### PROBLEM TO SOLVE
What is wanted is an exact copy of all the entries.

### Stored entries
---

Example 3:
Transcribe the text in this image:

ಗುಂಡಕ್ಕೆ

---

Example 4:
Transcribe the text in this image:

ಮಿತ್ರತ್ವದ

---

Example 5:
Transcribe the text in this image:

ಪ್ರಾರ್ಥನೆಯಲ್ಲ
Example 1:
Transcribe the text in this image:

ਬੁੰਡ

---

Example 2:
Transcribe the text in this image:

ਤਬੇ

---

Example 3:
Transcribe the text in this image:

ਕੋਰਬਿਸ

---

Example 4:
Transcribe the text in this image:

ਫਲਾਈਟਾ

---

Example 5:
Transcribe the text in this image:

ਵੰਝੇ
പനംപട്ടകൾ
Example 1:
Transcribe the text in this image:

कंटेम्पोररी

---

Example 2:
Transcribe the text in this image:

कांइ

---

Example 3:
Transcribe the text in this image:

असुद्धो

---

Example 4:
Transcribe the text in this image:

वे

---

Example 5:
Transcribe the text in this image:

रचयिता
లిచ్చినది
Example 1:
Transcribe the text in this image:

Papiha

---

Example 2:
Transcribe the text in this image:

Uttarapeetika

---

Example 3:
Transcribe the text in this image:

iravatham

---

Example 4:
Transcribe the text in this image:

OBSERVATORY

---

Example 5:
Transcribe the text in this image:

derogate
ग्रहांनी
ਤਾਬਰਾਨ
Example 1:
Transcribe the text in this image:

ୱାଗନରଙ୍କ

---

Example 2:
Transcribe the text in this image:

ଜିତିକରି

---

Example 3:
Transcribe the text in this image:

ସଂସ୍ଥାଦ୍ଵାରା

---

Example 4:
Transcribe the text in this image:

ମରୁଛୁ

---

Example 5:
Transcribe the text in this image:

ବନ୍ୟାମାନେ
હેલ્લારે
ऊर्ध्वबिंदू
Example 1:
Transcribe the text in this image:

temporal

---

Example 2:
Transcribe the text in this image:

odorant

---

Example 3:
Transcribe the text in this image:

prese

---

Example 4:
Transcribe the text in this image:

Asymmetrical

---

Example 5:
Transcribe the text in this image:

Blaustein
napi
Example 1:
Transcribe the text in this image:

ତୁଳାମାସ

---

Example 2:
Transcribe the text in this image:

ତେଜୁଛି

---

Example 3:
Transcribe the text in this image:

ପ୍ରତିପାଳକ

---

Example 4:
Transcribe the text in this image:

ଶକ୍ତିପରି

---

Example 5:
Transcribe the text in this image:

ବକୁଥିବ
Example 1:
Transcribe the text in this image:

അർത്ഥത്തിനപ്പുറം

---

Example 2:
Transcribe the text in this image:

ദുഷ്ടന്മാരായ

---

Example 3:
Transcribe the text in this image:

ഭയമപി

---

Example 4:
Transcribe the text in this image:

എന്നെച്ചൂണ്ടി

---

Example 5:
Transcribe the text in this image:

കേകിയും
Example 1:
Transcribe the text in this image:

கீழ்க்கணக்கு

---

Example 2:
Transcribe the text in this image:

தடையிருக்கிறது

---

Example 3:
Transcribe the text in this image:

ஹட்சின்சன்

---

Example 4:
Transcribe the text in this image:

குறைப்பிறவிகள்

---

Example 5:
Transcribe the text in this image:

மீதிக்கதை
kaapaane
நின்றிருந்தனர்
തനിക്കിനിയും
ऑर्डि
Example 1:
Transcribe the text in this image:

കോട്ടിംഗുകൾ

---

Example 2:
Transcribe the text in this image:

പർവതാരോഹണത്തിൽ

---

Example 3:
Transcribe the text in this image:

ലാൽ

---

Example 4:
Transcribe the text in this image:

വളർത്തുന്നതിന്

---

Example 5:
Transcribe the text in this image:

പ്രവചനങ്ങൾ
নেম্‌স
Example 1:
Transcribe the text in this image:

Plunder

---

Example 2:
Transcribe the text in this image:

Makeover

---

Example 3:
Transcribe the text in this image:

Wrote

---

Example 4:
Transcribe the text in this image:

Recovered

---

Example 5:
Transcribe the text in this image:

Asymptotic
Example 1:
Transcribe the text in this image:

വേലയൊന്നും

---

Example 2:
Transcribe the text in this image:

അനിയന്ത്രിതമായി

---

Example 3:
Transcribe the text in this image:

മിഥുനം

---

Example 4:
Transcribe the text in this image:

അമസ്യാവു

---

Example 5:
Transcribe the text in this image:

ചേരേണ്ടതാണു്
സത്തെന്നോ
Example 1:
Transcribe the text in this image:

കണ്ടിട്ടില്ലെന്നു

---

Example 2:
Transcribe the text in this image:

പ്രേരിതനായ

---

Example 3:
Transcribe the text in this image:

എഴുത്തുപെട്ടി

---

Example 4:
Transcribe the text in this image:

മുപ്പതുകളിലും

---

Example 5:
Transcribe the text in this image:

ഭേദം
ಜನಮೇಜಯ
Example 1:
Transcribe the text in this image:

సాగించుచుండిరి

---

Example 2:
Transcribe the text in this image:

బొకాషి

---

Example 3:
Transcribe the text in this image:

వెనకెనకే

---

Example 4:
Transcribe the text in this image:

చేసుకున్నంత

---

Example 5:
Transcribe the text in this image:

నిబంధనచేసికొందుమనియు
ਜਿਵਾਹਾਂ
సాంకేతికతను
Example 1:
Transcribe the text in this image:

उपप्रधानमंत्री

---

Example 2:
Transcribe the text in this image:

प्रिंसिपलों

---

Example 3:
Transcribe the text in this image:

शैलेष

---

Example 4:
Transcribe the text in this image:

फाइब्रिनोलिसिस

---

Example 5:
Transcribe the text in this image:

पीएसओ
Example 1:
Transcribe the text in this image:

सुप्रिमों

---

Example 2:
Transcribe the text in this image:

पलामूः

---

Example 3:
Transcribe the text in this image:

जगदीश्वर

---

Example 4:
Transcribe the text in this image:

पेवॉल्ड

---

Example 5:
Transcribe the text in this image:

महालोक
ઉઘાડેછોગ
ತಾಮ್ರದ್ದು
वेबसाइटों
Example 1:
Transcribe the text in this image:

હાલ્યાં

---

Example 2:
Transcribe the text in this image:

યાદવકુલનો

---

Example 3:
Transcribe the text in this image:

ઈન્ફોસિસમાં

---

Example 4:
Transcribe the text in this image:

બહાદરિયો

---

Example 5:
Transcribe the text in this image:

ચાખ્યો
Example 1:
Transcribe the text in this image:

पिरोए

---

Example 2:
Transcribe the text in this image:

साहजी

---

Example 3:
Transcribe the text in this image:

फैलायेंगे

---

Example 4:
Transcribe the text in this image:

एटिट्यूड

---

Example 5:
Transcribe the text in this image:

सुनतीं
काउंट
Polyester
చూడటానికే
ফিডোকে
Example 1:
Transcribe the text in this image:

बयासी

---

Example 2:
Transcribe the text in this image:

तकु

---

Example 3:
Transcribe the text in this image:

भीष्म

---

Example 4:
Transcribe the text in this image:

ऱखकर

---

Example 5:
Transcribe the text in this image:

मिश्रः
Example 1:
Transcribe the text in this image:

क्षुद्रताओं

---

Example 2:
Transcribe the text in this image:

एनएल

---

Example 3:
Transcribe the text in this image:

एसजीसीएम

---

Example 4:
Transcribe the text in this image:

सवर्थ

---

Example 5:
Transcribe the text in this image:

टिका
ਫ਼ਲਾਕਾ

### ANSWER TO THE PROBLEM
---

Example 3:
Transcribe the text in this image:

ಗುಂಡಕ್ಕೆ

---

Example 4:
Transcribe the text in this image:

ಮಿತ್ರತ್ವದ

---

Example 5:
Transcribe the text in this image:

ಪ್ರಾರ್ಥನೆಯಲ್ಲ
Example 1:
Transcribe the text in this image:

ਬੁੰਡ

---

Example 2:
Transcribe the text in this image:

ਤਬੇ

---

Example 3:
Transcribe the text in this image:

ਕੋਰਬਿਸ

---

Example 4:
Transcribe the text in this image:

ਫਲਾਈਟਾ

---

Example 5:
Transcribe the text in this image:

ਵੰਝੇ
പനംപട്ടകൾ
Example 1:
Transcribe the text in this image:

कंटेम्पोररी

---

Example 2:
Transcribe the text in this image:

कांइ

---

Example 3:
Transcribe the text in this image:

असुद्धो

---

Example 4:
Transcribe the text in this image:

वे

---

Example 5:
Transcribe the text in this image:

रचयिता
లిచ్చినది
Example 1:
Transcribe the text in this image:

Papiha

---

Example 2:
Transcribe the text in this image:

Uttarapeetika

---

Example 3:
Transcribe the text in this image:

iravatham

---

Example 4:
Transcribe the text in this image:

OBSERVATORY

---

Example 5:
Transcribe the text in this image:

derogate
ग्रहांनी
ਤਾਬਰਾਨ
Example 1:
Transcribe the text in this image:

ୱାଗନରଙ୍କ

---

Example 2:
Transcribe the text in this image:

ଜିତିକରି

---

Example 3:
Transcribe the text in this image:

ସଂସ୍ଥାଦ୍ଵାରା

---

Example 4:
Transcribe the text in this image:

ମରୁଛୁ

---

Example 5:
Transcribe the text in this image:

ବନ୍ୟାମାନେ
હેલ્લારે
ऊर्ध्वबिंदू
Example 1:
Transcribe the text in this image:

temporal

---

Example 2:
Transcribe the text in this image:

odorant

---

Example 3:
Transcribe the text in this image:

prese

---

Example 4:
Transcribe the text in this image:

Asymmetrical

---

Example 5:
Transcribe the text in this image:

Blaustein
napi
Example 1:
Transcribe the text in this image:

ତୁଳାମାସ

---

Example 2:
Transcribe the text in this image:

ତେଜୁଛି

---

Example 3:
Transcribe the text in this image:

ପ୍ରତିପାଳକ

---

Example 4:
Transcribe the text in this image:

ଶକ୍ତିପରି

---

Example 5:
Transcribe the text in this image:

ବକୁଥିବ
Example 1:
Transcribe the text in this image:

അർത്ഥത്തിനപ്പുറം

---

Example 2:
Transcribe the text in this image:

ദുഷ്ടന്മാരായ

---

Example 3:
Transcribe the text in this image:

ഭയമപി

---

Example 4:
Transcribe the text in this image:

എന്നെച്ചൂണ്ടി

---

Example 5:
Transcribe the text in this image:

കേകിയും
Example 1:
Transcribe the text in this image:

கீழ்க்கணக்கு

---

Example 2:
Transcribe the text in this image:

தடையிருக்கிறது

---

Example 3:
Transcribe the text in this image:

ஹட்சின்சன்

---

Example 4:
Transcribe the text in this image:

குறைப்பிறவிகள்

---

Example 5:
Transcribe the text in this image:

மீதிக்கதை
kaapaane
நின்றிருந்தனர்
തനിക്കിനിയും
ऑर्डि
Example 1:
Transcribe the text in this image:

കോട്ടിംഗുകൾ

---

Example 2:
Transcribe the text in this image:

പർവതാരോഹണത്തിൽ

---

Example 3:
Transcribe the text in this image:

ലാൽ

---

Example 4:
Transcribe the text in this image:

വളർത്തുന്നതിന്

---

Example 5:
Transcribe the text in this image:

പ്രവചനങ്ങൾ
নেম্‌স
Example 1:
Transcribe the text in this image:

Plunder

---

Example 2:
Transcribe the text in this image:

Makeover

---

Example 3:
Transcribe the text in this image:

Wrote

---

Example 4:
Transcribe the text in this image:

Recovered

---

Example 5:
Transcribe the text in this image:

Asymptotic
Example 1:
Transcribe the text in this image:

വേലയൊന്നും

---

Example 2:
Transcribe the text in this image:

അനിയന്ത്രിതമായി

---

Example 3:
Transcribe the text in this image:

മിഥുനം

---

Example 4:
Transcribe the text in this image:

അമസ്യാവു

---

Example 5:
Transcribe the text in this image:

ചേരേണ്ടതാണു്
സത്തെന്നോ
Example 1:
Transcribe the text in this image:

കണ്ടിട്ടില്ലെന്നു

---

Example 2:
Transcribe the text in this image:

പ്രേരിതനായ

---

Example 3:
Transcribe the text in this image:

എഴുത്തുപെട്ടി

---

Example 4:
Transcribe the text in this image:

മുപ്പതുകളിലും

---

Example 5:
Transcribe the text in this image:

ഭേദം
ಜನಮೇಜಯ
Example 1:
Transcribe the text in this image:

సాగించుచుండిరి

---

Example 2:
Transcribe the text in this image:

బొకాషి

---

Example 3:
Transcribe the text in this image:

వెనకెనకే

---

Example 4:
Transcribe the text in this image:

చేసుకున్నంత

---

Example 5:
Transcribe the text in this image:

నిబంధనచేసికొందుమనియు
ਜਿਵਾਹਾਂ
సాంకేతికతను
Example 1:
Transcribe the text in this image:

उपप्रधानमंत्री

---

Example 2:
Transcribe the text in this image:

प्रिंसिपलों

---

Example 3:
Transcribe the text in this image:

शैलेष

---

Example 4:
Transcribe the text in this image:

फाइब्रिनोलिसिस

---

Example 5:
Transcribe the text in this image:

पीएसओ
Example 1:
Transcribe the text in this image:

सुप्रिमों

---

Example 2:
Transcribe the text in this image:

पलामूः

---

Example 3:
Transcribe the text in this image:

जगदीश्वर

---

Example 4:
Transcribe the text in this image:

पेवॉल्ड

---

Example 5:
Transcribe the text in this image:

महालोक
ઉઘાડેછોગ
ತಾಮ್ರದ್ದು
वेबसाइटों
Example 1:
Transcribe the text in this image:

હાલ્યાં

---

Example 2:
Transcribe the text in this image:

યાદવકુલનો

---

Example 3:
Transcribe the text in this image:

ઈન્ફોસિસમાં

---

Example 4:
Transcribe the text in this image:

બહાદરિયો

---

Example 5:
Transcribe the text in this image:

ચાખ્યો
Example 1:
Transcribe the text in this image:

पिरोए

---

Example 2:
Transcribe the text in this image:

साहजी

---

Example 3:
Transcribe the text in this image:

फैलायेंगे

---

Example 4:
Transcribe the text in this image:

एटिट्यूड

---

Example 5:
Transcribe the text in this image:

सुनतीं
काउंट
Polyester
చూడటానికే
ফিডোকে
Example 1:
Transcribe the text in this image:

बयासी

---

Example 2:
Transcribe the text in this image:

तकु

---

Example 3:
Transcribe the text in this image:

भीष्म

---

Example 4:
Transcribe the text in this image:

ऱखकर

---

Example 5:
Transcribe the text in this image:

मिश्रः
Example 1:
Transcribe the text in this image:

क्षुद्रताओं

---

Example 2:
Transcribe the text in this image:

एनएल

---

Example 3:
Transcribe the text in this image:

एसजीसीएम

---

Example 4:
Transcribe the text in this image:

सवर्थ

---

Example 5:
Transcribe the text in this image:

टिका
ਫ਼ਲਾਕਾ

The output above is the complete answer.